I have a problem in power query where my data is coming from a report that is split into pages and some of the pages skew the data to different columns. I think there may be an error based solution, but I would like it to be more redundant and not rely on text vs. number error correction. Mainly because sometimes the data that could be alphabetic in some instances, can be numeric in others. I've prepared a data set that has randomly generated replacements for names and codes. I also had to butcher the data a little to give examples of the different shifts, and to account for records split from different pages.
https://drive.google.com/file/d/0B2qUbAWJXgfyNlByV2RHODJzQjA/view?usp=sharing
There are 12 records in the data set that will eventually contain one row per record. 1st page is the Raw data stripped from the source document. These are Check History records (masked) that need to be moved to a single row per record with separate columns for four specific areas:
[Names, Dates, Check numbers, etc][Earnings][Deductions][Taxes]
Record Info including Names, Dates, Record ID Numbers, and amounts is the fist thing extracted and formatted from the raw data.
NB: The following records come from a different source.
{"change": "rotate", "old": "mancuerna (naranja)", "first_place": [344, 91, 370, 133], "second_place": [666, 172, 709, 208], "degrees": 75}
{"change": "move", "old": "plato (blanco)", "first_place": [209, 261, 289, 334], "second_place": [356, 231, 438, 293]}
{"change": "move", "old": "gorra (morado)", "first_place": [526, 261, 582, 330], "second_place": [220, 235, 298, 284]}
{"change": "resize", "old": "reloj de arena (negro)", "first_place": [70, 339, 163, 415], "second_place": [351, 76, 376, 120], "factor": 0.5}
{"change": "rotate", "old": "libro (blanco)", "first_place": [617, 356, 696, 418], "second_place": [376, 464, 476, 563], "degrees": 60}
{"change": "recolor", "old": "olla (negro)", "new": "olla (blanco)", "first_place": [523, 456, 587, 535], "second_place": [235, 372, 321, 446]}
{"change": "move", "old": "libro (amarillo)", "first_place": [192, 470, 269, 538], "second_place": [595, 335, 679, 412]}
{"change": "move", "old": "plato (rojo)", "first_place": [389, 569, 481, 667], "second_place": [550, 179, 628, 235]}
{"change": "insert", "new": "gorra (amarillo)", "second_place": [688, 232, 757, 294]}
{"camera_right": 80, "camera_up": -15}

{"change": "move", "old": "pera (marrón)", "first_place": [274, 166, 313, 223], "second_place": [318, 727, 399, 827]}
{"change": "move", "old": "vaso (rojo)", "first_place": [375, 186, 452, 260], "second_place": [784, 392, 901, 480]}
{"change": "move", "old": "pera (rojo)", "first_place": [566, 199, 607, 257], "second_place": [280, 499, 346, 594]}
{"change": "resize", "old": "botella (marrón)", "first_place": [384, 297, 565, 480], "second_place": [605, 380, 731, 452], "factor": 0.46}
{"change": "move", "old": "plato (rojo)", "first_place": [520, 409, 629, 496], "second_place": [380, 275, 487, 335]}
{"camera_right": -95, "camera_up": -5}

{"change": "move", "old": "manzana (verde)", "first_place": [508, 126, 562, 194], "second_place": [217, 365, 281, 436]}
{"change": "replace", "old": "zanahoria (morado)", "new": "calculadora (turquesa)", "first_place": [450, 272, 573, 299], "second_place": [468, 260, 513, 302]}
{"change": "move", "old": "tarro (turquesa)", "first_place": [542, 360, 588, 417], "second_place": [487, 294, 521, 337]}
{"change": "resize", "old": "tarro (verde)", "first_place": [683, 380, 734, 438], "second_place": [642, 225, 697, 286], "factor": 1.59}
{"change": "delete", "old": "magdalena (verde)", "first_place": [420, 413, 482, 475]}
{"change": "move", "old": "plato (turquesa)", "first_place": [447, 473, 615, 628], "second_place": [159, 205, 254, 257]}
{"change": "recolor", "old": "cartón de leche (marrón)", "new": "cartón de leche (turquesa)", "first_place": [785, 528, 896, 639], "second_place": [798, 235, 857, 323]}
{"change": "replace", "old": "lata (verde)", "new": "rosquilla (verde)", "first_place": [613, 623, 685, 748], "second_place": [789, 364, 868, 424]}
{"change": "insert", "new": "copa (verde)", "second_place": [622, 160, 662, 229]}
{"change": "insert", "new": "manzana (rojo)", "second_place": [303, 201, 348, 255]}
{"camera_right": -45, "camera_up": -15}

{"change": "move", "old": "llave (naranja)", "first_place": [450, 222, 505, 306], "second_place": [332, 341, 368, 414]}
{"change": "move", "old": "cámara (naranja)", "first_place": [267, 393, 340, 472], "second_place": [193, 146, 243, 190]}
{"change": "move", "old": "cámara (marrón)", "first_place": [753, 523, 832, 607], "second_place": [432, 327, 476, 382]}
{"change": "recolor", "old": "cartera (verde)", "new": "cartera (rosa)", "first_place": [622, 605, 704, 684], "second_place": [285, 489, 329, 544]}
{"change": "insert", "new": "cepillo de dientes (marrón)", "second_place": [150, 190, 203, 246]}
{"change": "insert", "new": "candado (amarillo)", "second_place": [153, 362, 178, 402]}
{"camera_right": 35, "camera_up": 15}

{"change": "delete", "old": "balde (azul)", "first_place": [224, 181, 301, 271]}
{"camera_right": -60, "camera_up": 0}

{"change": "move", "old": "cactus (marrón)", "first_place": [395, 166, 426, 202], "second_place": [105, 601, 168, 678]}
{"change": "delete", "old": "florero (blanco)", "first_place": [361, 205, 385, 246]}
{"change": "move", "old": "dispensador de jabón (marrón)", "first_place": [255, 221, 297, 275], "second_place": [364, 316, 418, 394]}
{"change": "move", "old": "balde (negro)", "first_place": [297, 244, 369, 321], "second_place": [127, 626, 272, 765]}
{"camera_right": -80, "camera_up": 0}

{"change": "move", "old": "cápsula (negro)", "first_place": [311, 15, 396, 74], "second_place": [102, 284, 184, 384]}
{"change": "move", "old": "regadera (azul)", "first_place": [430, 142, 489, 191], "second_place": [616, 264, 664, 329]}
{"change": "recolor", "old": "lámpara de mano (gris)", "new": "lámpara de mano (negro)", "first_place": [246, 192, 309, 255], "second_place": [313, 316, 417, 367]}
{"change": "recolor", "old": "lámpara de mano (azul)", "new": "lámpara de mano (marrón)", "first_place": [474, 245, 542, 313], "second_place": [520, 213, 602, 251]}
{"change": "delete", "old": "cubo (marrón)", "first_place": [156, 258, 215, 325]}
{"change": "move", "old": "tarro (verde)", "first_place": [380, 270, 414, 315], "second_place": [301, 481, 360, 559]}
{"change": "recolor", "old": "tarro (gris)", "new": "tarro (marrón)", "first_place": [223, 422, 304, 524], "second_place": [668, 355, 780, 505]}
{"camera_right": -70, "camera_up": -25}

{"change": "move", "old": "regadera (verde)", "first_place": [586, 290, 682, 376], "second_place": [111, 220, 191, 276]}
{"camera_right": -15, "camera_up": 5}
The steps I applied in NameData and CheckData will show how those records are extracted and formatted, also some of the skewed data in this section was easy to reconcile with merge functions and conditional columns.
Each individual Pay Item (An earning code, Deduction Code, Or Tax Code) is formatted then pivoted to it's own column. You can see an example of this maneuver in the Earnings Query. The PayItemReference query is some basic filters I use as a starting point to My Pay Items. You can see in that Query that the codes will shift from column to column, with Text and Numbers mixed. There can be spaces between the codes and their values, or there can be no space, it can also shift columns completely.
I am working on consolidating codes and their values to regular columns, then I can merge, unpivot, pivot etc to get to the final formatting. I have tried using conditional columns and errors, but there are always small issues with either on the original data set. I just need some fresh eyes and new approaches to the data.